The report also argued that the government should allow approved nannies to become an eligible service, for which families can receive assistance, conditional on those nannies meeting the same National Quality Standards, care ratios and qualifications that currently apply to family day care services.

The above recommendations have been put forward to help address the huge unmet demand for child care in Australia, particularly for the under twos, together with the needs for those families with more than one pre-school aged child, and those with special circumstances, who are working shifts or unsociable hours or who have children with special needs.

In Australia, there are around 3.8 million children under 13 years old, living in over 2 million families. Around half of these children use some form of non-parental care in either the formal or informal sectors or both. And demand is growing as the population and workforce increases.

The Productivity Commission estimates that over 100,000 additional full-time places will be needed by 2026. And increasing long day care places and assistance for Family Day Care Services will still not meet these numbers or the needs of all parents.

Industry bodies and child care businesses of course all have their own opinions to the plausibility, viability or suitability of these recommendations and there will inevitably be some debate over the correct division of child care funding.

The Productivity Commission is suggesting that the various child care benefits, rebates and special assistance be streamlined into one means tested subsidy to make it fair and easy to navigate for parents.

Au Pairs can be a great option for families, particularly if parents buddy up and share an au pair. Only one of you needs to have the extra bedroom, but all can chip in for the cost of bed, board and pocket money. They can bring a different cultural experience for children and often a new language to learn.

And don’t be fooled into thinking that Au Pairs are inexperienced or unqualified. Many women across the world have been au pairs for years. They often have child care qualifications in their own countries and are likely to be more experienced in child care than many child care workers in formal day care centres! The only downside is that they can only stay for up to a year.

Nannies have been around for just as long, if not longer, than day care centres and child-minders. They are often seen as elitist, but the fact is that if you have more than one pre-school child they are far more viable, for average income families, not just high income earners. They often become a very valued member of the family and a good nanny is worth his or her weight in gold.

Vice-president of the Australian Nannies Association (ANA), Annemarie Sansom said that families employing a professional nanny should receive subsidies equivalent to those applied to other forms of childcare.

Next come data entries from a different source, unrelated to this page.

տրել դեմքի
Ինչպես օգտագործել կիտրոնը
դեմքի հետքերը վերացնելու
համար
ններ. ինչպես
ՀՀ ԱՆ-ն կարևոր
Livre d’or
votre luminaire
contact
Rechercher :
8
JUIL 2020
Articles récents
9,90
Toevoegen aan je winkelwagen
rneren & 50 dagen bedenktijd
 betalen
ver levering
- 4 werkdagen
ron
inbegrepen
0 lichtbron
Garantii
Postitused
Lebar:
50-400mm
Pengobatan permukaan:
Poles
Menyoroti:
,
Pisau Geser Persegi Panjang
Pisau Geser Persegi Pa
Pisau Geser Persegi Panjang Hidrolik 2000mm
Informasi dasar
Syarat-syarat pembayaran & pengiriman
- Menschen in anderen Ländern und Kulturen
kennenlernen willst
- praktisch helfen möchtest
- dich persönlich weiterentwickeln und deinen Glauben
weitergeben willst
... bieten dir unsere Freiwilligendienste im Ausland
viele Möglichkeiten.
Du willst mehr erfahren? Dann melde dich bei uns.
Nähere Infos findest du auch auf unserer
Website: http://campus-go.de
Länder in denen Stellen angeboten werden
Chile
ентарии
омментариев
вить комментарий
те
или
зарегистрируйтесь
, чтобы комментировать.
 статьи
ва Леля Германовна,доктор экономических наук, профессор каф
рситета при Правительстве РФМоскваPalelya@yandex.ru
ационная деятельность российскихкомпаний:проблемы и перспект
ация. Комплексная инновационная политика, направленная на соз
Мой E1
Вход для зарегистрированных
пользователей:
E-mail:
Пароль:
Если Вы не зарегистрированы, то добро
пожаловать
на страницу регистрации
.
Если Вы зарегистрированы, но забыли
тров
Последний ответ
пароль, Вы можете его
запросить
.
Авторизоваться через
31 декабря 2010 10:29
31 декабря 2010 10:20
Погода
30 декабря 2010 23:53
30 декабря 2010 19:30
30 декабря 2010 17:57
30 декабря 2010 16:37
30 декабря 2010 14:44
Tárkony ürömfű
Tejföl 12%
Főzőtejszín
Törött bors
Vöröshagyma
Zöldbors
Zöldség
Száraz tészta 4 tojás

“When families have two or three children in childcare, the cost is comparable to that of employing a nanny. What makes employing a nanny more expensive at the moment is the lack of any subsidy,” she said.

In-home care is essentially a part time or full time nanny service, but one that is approved and subsidised by the Federal Government, due to special circumstances. It enables families with unusual work, location or care requirements to access approved child care in their own home, and is currently only available to those families that are unable to access standard child care services and/or families in unusual circumstances.

In-Home Care is particularly appropriate for families where parents work night shifts or unsociable hours, as well as those who are in remote locations and don’t have access to child care centres etc.

Recent Government initiatives and Productivity Commission recommendations have included the expansion of access and eligibility to in-home care and funding has been increased to enable more families to access the service.

To see how in-home care varies from the other forms of child care currently available to parents have a look at our child care comparison table.

There is no wrong or right form of child care. No one-size-fits-all. All families and their needs are different.